We're doing this too, David.
We're 3 sessions into our campaign and still have a few things to iron out. We're starting in 2057, just prior to Big D's election. The bugs have only just recently been exposed.
No technomancers yet; the Otaku are still a weird setting feature rather than a PC option. In my game, the Renraku Arcology hasn't shutdown yet, but it's coming.
We've done just as Fastjack and Irian suggested also:
If you're a decker, get a high-end comlink and that's your cyberdeck. You want a datajack.
If you're not, get the cheapest comlink and that's your pocket secretary.
Back in the 50s, memory and load speed were limitations. Could you download all that juicy pay data before the black IC fried your brain?

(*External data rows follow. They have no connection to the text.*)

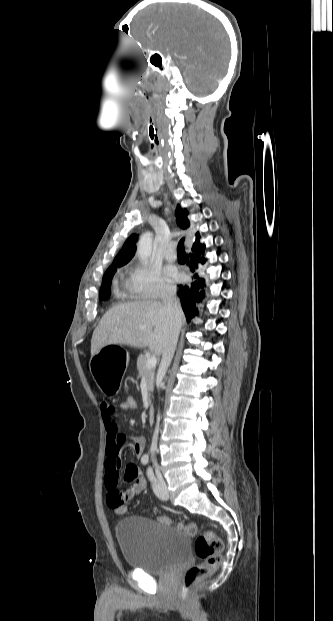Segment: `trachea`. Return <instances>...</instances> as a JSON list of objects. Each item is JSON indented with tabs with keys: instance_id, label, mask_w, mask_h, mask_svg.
Segmentation results:
<instances>
[{
	"instance_id": "trachea-1",
	"label": "trachea",
	"mask_w": 333,
	"mask_h": 621,
	"mask_svg": "<svg viewBox=\"0 0 333 621\" xmlns=\"http://www.w3.org/2000/svg\"><path fill=\"white\" fill-rule=\"evenodd\" d=\"M177 253L180 255H185V248H184V240L181 239L178 243V247H177Z\"/></svg>"
}]
</instances>
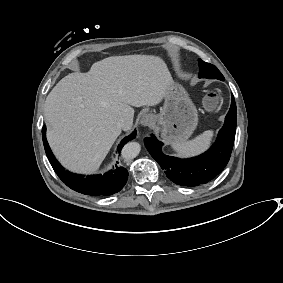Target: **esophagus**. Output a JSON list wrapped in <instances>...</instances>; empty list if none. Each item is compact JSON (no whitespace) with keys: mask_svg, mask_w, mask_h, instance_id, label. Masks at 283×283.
<instances>
[{"mask_svg":"<svg viewBox=\"0 0 283 283\" xmlns=\"http://www.w3.org/2000/svg\"><path fill=\"white\" fill-rule=\"evenodd\" d=\"M141 124L144 126L152 127L155 125V118L150 114H146L142 117Z\"/></svg>","mask_w":283,"mask_h":283,"instance_id":"1","label":"esophagus"}]
</instances>
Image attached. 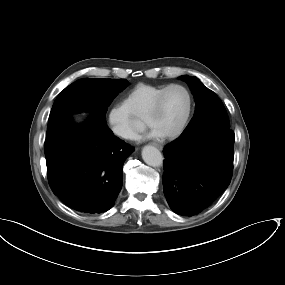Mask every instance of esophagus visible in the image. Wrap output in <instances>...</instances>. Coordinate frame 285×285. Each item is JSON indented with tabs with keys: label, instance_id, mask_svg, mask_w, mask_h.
<instances>
[{
	"label": "esophagus",
	"instance_id": "1",
	"mask_svg": "<svg viewBox=\"0 0 285 285\" xmlns=\"http://www.w3.org/2000/svg\"><path fill=\"white\" fill-rule=\"evenodd\" d=\"M153 145H154L155 147H157L159 150H162V149H163V146L160 145V144H158V143H153Z\"/></svg>",
	"mask_w": 285,
	"mask_h": 285
}]
</instances>
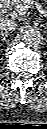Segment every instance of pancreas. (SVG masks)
I'll return each mask as SVG.
<instances>
[{
    "mask_svg": "<svg viewBox=\"0 0 47 129\" xmlns=\"http://www.w3.org/2000/svg\"><path fill=\"white\" fill-rule=\"evenodd\" d=\"M25 0H11V4L16 8L18 5H23Z\"/></svg>",
    "mask_w": 47,
    "mask_h": 129,
    "instance_id": "obj_1",
    "label": "pancreas"
}]
</instances>
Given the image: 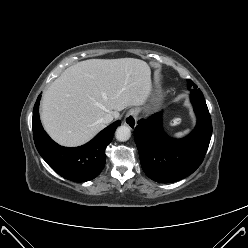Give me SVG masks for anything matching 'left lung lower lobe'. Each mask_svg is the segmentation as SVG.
<instances>
[{
	"label": "left lung lower lobe",
	"instance_id": "obj_1",
	"mask_svg": "<svg viewBox=\"0 0 248 248\" xmlns=\"http://www.w3.org/2000/svg\"><path fill=\"white\" fill-rule=\"evenodd\" d=\"M190 98L197 125L187 137L173 139L166 135L159 113L139 120L135 128L134 138L141 166L156 182L179 181L193 173L204 159L212 134L211 117L199 89H192Z\"/></svg>",
	"mask_w": 248,
	"mask_h": 248
}]
</instances>
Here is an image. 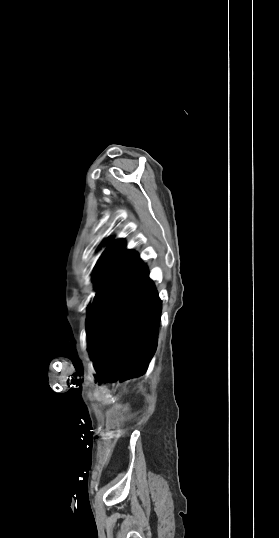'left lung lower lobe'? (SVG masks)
I'll return each mask as SVG.
<instances>
[{"label": "left lung lower lobe", "mask_w": 279, "mask_h": 538, "mask_svg": "<svg viewBox=\"0 0 279 538\" xmlns=\"http://www.w3.org/2000/svg\"><path fill=\"white\" fill-rule=\"evenodd\" d=\"M137 253L88 307V350L100 382L142 375L156 351L161 301Z\"/></svg>", "instance_id": "obj_1"}]
</instances>
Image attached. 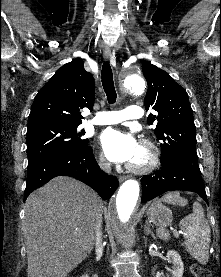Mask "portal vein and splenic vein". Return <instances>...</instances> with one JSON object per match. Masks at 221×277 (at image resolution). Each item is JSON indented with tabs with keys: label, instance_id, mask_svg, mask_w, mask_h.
Wrapping results in <instances>:
<instances>
[{
	"label": "portal vein and splenic vein",
	"instance_id": "obj_1",
	"mask_svg": "<svg viewBox=\"0 0 221 277\" xmlns=\"http://www.w3.org/2000/svg\"><path fill=\"white\" fill-rule=\"evenodd\" d=\"M178 233H179V234H182V232H181V231H179Z\"/></svg>",
	"mask_w": 221,
	"mask_h": 277
}]
</instances>
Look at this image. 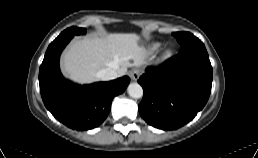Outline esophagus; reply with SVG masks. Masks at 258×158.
<instances>
[{
	"label": "esophagus",
	"mask_w": 258,
	"mask_h": 158,
	"mask_svg": "<svg viewBox=\"0 0 258 158\" xmlns=\"http://www.w3.org/2000/svg\"><path fill=\"white\" fill-rule=\"evenodd\" d=\"M140 75H141V70H139V69H133L131 72H130V78H131V80H133V81H136V80H138V78L140 77Z\"/></svg>",
	"instance_id": "obj_1"
}]
</instances>
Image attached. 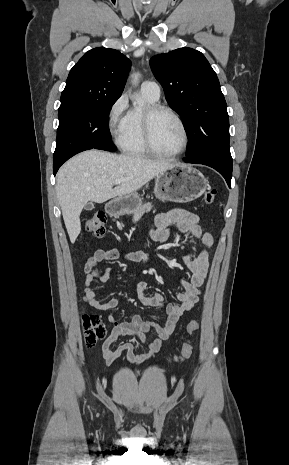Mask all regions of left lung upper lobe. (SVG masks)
Returning <instances> with one entry per match:
<instances>
[{
  "label": "left lung upper lobe",
  "mask_w": 289,
  "mask_h": 465,
  "mask_svg": "<svg viewBox=\"0 0 289 465\" xmlns=\"http://www.w3.org/2000/svg\"><path fill=\"white\" fill-rule=\"evenodd\" d=\"M169 105L181 116L188 136L186 157L217 156L232 160L229 116L215 71L204 55L179 48L150 59Z\"/></svg>",
  "instance_id": "1"
}]
</instances>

The group's decker hasn't hacked incredibly much yet so I haven't really decided how much I wanted to bother tracking it. I might make the Signal rating somehow address that as it is not really that relevant without the global personal wifi wireless network.
Regarding cyberdeck obsolescence relative to our actual information technologies, I'm okay with that. In our take, the world was becoming wireless just as we actually are today. That's where the first Crash comes in. Tackling that brutal virus with human brains wired to the system was the
only solution and even that was deadly for some members of the beleaguered Echo Mirage team. The reason the world has not yet gone globally wireless and even shied away from it by 2057 is because that would perpetuate the conditions that lead to the Crash in the first place. The resulting Matrix, hard-wired as it mostly was (satellite uplinks and rare private broacasts aside), was a
security feature against that fearsome possibility.

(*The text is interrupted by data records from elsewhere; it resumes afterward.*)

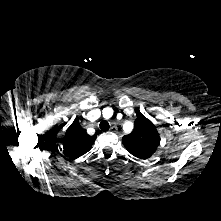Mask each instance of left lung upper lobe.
<instances>
[{"label": "left lung upper lobe", "instance_id": "1", "mask_svg": "<svg viewBox=\"0 0 221 221\" xmlns=\"http://www.w3.org/2000/svg\"><path fill=\"white\" fill-rule=\"evenodd\" d=\"M132 133L122 139L127 151L140 159H147L160 144L156 127L142 113H139Z\"/></svg>", "mask_w": 221, "mask_h": 221}]
</instances>
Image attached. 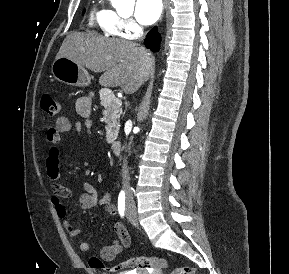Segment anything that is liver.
Returning <instances> with one entry per match:
<instances>
[{"mask_svg":"<svg viewBox=\"0 0 289 274\" xmlns=\"http://www.w3.org/2000/svg\"><path fill=\"white\" fill-rule=\"evenodd\" d=\"M66 57L93 72H104L103 86H120L132 93L140 85L148 67V54L134 43L98 36L94 33L73 32L64 39L56 58Z\"/></svg>","mask_w":289,"mask_h":274,"instance_id":"liver-1","label":"liver"}]
</instances>
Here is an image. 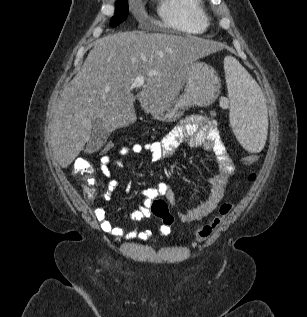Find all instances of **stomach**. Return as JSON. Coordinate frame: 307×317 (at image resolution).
<instances>
[{
    "mask_svg": "<svg viewBox=\"0 0 307 317\" xmlns=\"http://www.w3.org/2000/svg\"><path fill=\"white\" fill-rule=\"evenodd\" d=\"M185 89L163 108L152 107L149 113L156 120L173 122L178 120L185 109L191 106H205L219 95L220 80L215 70L204 62L190 64L186 73Z\"/></svg>",
    "mask_w": 307,
    "mask_h": 317,
    "instance_id": "1",
    "label": "stomach"
}]
</instances>
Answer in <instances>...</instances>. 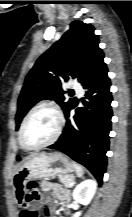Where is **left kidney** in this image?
Returning <instances> with one entry per match:
<instances>
[{
  "mask_svg": "<svg viewBox=\"0 0 132 217\" xmlns=\"http://www.w3.org/2000/svg\"><path fill=\"white\" fill-rule=\"evenodd\" d=\"M97 183L92 179H87L81 182L73 191V198L78 203L88 205L96 191ZM81 212H77L73 217H79Z\"/></svg>",
  "mask_w": 132,
  "mask_h": 217,
  "instance_id": "left-kidney-1",
  "label": "left kidney"
}]
</instances>
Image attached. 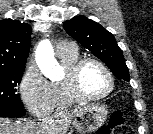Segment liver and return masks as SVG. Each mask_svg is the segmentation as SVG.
Wrapping results in <instances>:
<instances>
[{
  "mask_svg": "<svg viewBox=\"0 0 153 134\" xmlns=\"http://www.w3.org/2000/svg\"><path fill=\"white\" fill-rule=\"evenodd\" d=\"M82 110L83 108L65 110L49 120L21 122L13 121L8 118H0V134H50V132L64 134L68 131L73 119H75Z\"/></svg>",
  "mask_w": 153,
  "mask_h": 134,
  "instance_id": "obj_1",
  "label": "liver"
}]
</instances>
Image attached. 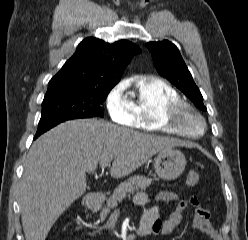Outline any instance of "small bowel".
Listing matches in <instances>:
<instances>
[{"mask_svg": "<svg viewBox=\"0 0 248 240\" xmlns=\"http://www.w3.org/2000/svg\"><path fill=\"white\" fill-rule=\"evenodd\" d=\"M157 202L178 201L175 211L165 220L160 219V209L157 205L152 204V199L144 192H139L134 197V202L139 206L145 207V212L141 220V225L150 226L147 235L171 234L181 223L183 212L192 206L194 217L192 227L212 240H218L219 234L214 226L210 223V212L199 205L197 198L191 196L181 198L179 194L172 191H160L154 198Z\"/></svg>", "mask_w": 248, "mask_h": 240, "instance_id": "c3829d8e", "label": "small bowel"}]
</instances>
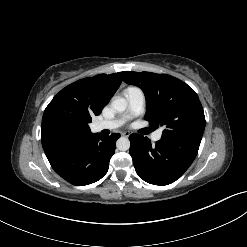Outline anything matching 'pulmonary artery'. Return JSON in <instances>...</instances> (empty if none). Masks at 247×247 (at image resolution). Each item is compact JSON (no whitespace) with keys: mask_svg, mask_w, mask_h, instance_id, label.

I'm not familiar enough with the canon history behind the 2nd Crash so I'm not convinced it is necessary in our unofficial canon. AR and wireless society could "naturally" come to the fore come 2072 once secure upgrades have been developed.
Signal Rating can certainly continue to be a pertinent feature for remote rigging purposes. I'm suspending disbelief to allow that what is deadly for global information management is not deadly for remote control drones/vehicles. In 2050s I don't recall it being suggested that a decker could hack a rigger's drones but you can certainly play it either way.
Admittedly, we're still hashing this out so, yeah, I'll be following this thread. All the best in your game.